* [What to produce]: Omit every image, and transcribe the remaining entries exactly as given.

---- Exercise data

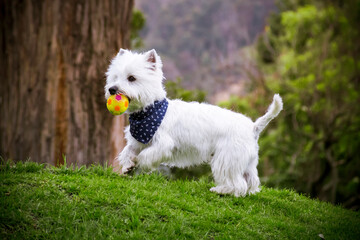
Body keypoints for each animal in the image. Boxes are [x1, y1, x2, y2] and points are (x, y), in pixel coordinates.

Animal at [102, 48, 282, 197]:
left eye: (131, 78)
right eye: (115, 77)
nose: (112, 89)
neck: (148, 111)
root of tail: (253, 127)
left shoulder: (163, 144)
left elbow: (145, 156)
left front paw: (138, 164)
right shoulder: (139, 140)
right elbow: (127, 151)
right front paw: (128, 166)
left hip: (226, 158)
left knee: (238, 184)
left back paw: (221, 190)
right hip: (245, 161)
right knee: (251, 181)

--------

* [Result for this task]:
Body keypoints for each animal in the image. Boxes are [x1, y1, x2, y2] and points are (x, y), in pixel coordinates.

Animal at [102, 48, 282, 197]:
left eye: (131, 78)
right eye: (115, 77)
nose: (112, 89)
neck: (148, 111)
root of tail: (253, 127)
left shoulder: (163, 144)
left elbow: (145, 156)
left front paw: (138, 164)
right shoulder: (139, 140)
right elbow: (127, 151)
right front paw: (128, 166)
left hip: (226, 158)
left knee: (238, 184)
left back paw: (221, 190)
right hip: (245, 161)
right knee: (251, 181)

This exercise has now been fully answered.